A review by amanda_shelflove
Finders Keepers: A Tale of Archaeological Plunder and Obsession by Craig Childs

adventurous informative reflective fast-paced

3.5

This was an interesting and thought provoking book about the ethics of archaeology. Throughout the book, Childs shares his dilemma of how we handle artifacts of the past. Do we dig them up and keep them? Do we donate them to a museum? Do we give them to the ancestors of who made them? Or do we let them lie? Childs admittedly doesn’t have the answer himself or rather, it’s complicated. 

It seems most archaeologists have their own moral standards they abide by which varies person to person. This book serves as an ethical prompt to the reader to decide what their moral standard is for digging up the past. 
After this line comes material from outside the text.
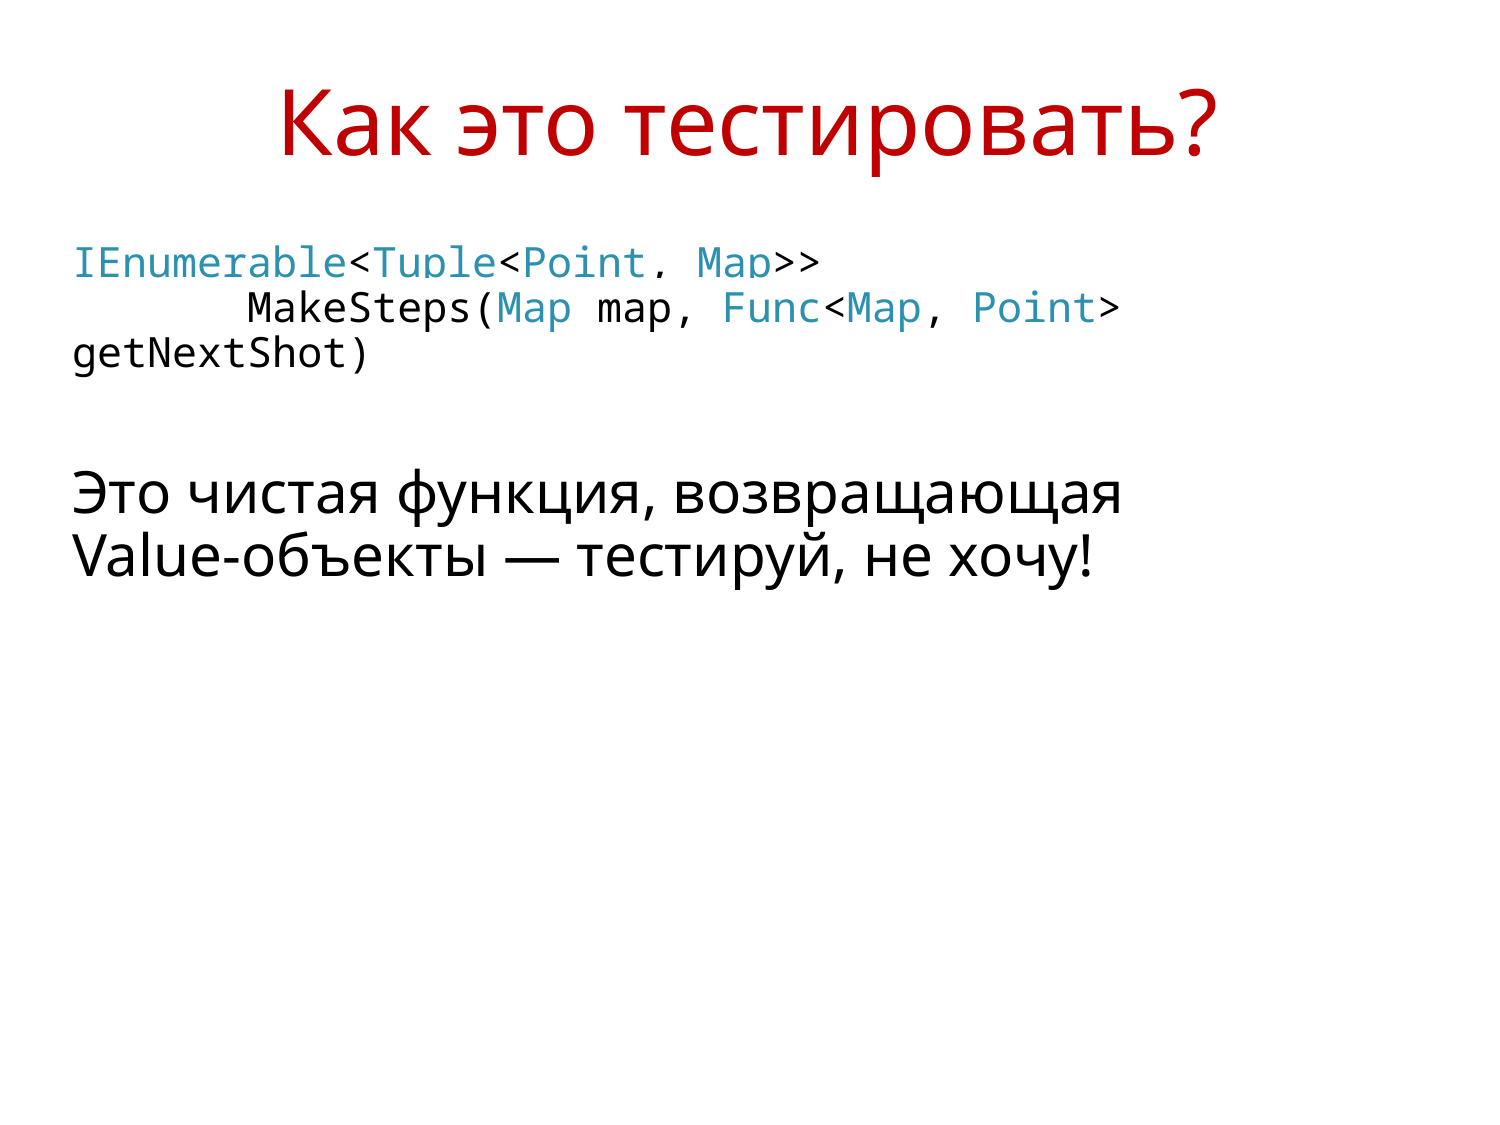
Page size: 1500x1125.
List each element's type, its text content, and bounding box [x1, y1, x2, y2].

list IEnumerable<Tuple<Point, Map>> MakeSteps(Map map, Func<Map, Point> getNextShot) Это чистая функция, возвращающая Value-объекты — тестируй, не хочу! [56, 234, 1439, 1125]
title Как это тестировать? [56, 17, 1439, 234]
This book is filled with conundrums which I fully appreciated. It’s definitely something to ponder on. Childs brings up colonialism and its effects on ancient and modern cultures. He argues that we already have too many artifacts in museums and storage and to take items from their burial site is to take away their context. This book made me think a lot and made me interested in this kind of topic. 

Some quotes from the book that I liked: 

“We got what we came for. Evidence of the past that we could get up close to and surround with our senses.”

“You wouldn’t go and dig up a graveyard. And that’s what this is, a giant graveyard.” 

“What is legal, allowable, or even ethical changes very quickly.”